* [Assignment]
Among the lines of the records, find all that carry the word "javarevisited" and copy them.

[Recorded data]
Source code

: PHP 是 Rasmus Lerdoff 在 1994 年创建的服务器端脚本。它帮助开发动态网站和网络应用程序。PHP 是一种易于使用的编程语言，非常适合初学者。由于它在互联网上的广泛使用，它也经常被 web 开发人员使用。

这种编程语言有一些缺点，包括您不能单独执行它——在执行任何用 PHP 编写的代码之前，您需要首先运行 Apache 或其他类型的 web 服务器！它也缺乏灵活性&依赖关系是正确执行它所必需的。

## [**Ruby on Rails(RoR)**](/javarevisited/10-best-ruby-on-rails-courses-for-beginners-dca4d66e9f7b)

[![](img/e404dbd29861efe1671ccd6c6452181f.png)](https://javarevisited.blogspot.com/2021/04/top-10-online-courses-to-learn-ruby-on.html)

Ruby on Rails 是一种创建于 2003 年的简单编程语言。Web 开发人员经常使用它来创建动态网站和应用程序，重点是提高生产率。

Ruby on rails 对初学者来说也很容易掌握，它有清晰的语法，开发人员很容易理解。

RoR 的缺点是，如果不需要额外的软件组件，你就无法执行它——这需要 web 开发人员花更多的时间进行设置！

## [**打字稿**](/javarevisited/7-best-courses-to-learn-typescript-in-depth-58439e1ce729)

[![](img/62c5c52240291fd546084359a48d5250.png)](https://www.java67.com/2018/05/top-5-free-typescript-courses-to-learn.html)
--
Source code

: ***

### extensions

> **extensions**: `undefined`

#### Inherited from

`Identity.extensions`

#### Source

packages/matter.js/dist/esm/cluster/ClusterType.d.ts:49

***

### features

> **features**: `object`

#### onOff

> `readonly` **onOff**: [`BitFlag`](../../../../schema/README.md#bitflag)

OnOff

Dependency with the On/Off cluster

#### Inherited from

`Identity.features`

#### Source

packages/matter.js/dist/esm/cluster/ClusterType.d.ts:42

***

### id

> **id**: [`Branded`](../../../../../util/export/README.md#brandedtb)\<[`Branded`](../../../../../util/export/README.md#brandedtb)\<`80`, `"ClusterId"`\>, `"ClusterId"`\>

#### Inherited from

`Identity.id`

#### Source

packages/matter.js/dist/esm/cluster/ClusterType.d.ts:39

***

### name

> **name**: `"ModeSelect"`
--
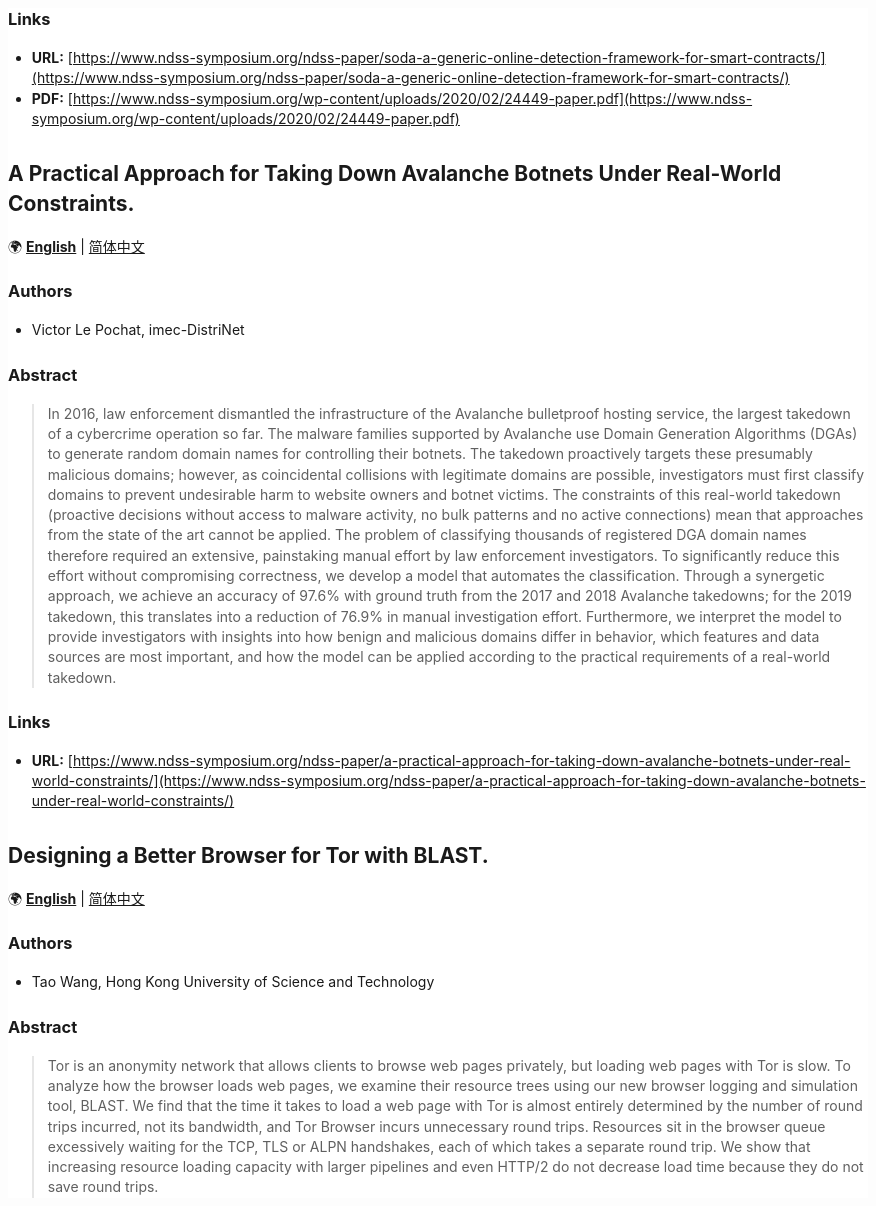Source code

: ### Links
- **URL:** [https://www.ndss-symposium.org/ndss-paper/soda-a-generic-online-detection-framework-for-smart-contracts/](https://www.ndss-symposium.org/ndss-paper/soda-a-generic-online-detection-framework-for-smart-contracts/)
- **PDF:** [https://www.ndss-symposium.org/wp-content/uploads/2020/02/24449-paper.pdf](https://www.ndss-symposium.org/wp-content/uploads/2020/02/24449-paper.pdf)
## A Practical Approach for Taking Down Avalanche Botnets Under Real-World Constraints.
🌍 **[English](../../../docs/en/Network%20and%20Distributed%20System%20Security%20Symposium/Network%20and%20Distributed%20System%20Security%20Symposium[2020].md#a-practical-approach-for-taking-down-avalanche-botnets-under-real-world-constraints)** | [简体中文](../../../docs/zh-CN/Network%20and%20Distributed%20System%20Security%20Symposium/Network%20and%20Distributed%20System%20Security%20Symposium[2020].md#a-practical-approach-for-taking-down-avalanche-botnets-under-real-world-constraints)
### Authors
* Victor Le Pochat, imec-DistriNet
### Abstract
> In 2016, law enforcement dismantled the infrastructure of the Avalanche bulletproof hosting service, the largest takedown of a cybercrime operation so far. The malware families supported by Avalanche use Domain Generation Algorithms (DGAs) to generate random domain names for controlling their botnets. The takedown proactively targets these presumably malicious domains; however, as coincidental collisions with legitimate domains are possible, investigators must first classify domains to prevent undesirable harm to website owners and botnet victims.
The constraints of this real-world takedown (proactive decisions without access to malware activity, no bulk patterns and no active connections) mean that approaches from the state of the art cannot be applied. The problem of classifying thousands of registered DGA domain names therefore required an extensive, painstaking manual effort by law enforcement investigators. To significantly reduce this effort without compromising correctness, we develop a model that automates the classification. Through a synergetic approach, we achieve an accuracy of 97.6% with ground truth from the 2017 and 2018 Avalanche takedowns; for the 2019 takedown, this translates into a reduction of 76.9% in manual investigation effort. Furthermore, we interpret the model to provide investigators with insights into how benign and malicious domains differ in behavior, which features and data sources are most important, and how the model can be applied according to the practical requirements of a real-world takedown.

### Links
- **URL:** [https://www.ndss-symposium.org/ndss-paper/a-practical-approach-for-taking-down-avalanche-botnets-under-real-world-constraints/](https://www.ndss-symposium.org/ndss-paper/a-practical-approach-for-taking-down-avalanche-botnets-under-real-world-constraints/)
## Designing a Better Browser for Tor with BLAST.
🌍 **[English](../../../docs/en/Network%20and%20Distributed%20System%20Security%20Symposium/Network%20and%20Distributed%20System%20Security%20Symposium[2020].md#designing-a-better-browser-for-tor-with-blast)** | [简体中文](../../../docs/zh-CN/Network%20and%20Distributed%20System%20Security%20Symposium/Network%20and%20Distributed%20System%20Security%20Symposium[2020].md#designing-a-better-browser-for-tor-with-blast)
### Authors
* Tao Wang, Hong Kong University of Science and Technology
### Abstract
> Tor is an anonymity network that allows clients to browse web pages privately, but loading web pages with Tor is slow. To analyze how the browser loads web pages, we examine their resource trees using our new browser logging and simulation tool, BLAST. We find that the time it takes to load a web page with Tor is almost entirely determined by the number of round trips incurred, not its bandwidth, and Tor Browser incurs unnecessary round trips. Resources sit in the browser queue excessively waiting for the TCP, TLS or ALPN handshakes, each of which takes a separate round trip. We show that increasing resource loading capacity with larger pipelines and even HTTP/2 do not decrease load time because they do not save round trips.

* [Solved exercise]
## [**Ruby on Rails(RoR)**](/javarevisited/10-best-ruby-on-rails-courses-for-beginners-dca4d66e9f7b)
[![](img/e404dbd29861efe1671ccd6c6452181f.png)](https://javarevisited.blogspot.com/2021/04/top-10-online-courses-to-learn-ruby-on.html)
## [**打字稿**](/javarevisited/7-best-courses-to-learn-typescript-in-depth-58439e1ce729)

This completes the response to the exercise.